[Scene image comparisons]

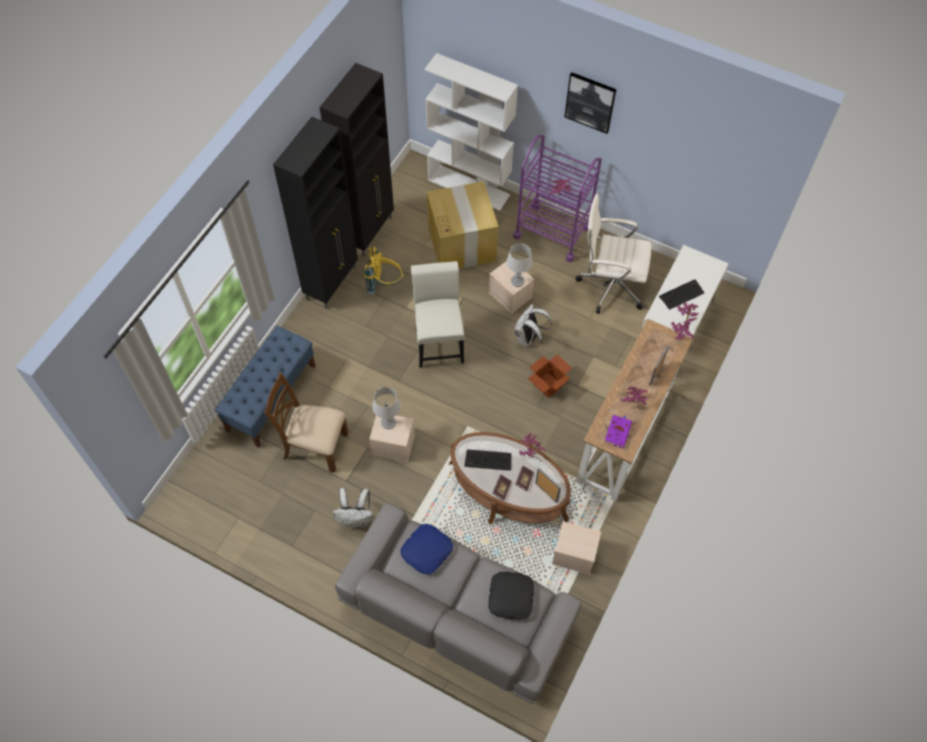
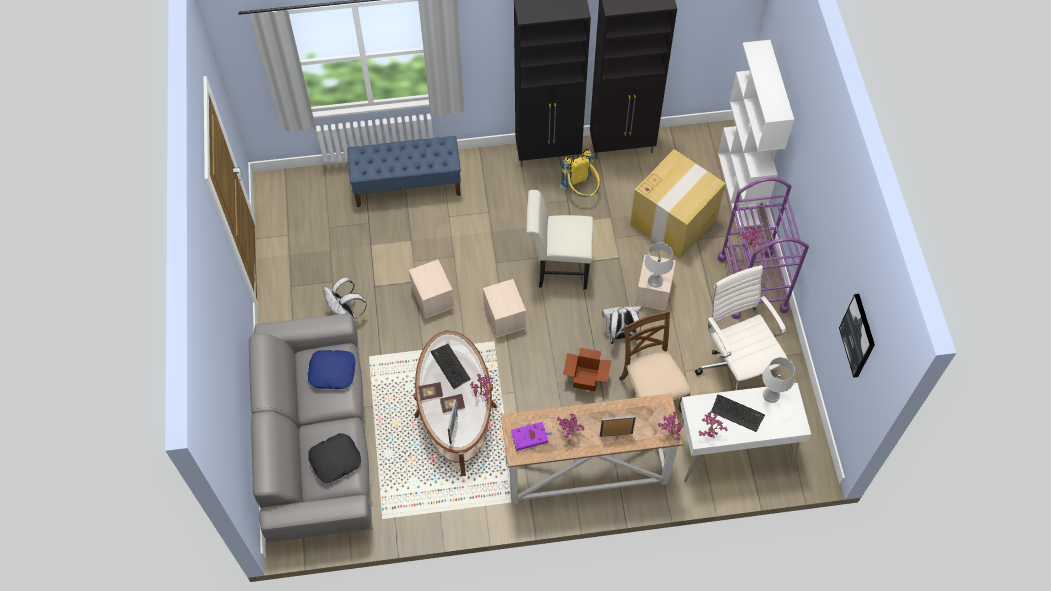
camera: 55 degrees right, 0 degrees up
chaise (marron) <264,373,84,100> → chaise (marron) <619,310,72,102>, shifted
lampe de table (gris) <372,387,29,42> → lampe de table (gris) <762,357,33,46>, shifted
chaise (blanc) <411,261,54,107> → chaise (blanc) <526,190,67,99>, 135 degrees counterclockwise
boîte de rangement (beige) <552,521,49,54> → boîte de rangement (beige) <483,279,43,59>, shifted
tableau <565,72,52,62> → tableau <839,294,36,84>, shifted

> _Work to be completed_
Only lines containing the string "chaise" are needed. Pull each of them out of the records above.

> _Response to the exercise_
chaise (marron) <264,373,84,100> → chaise (marron) <619,310,72,102>, shifted
chaise (blanc) <411,261,54,107> → chaise (blanc) <526,190,67,99>, 135 degrees counterclockwise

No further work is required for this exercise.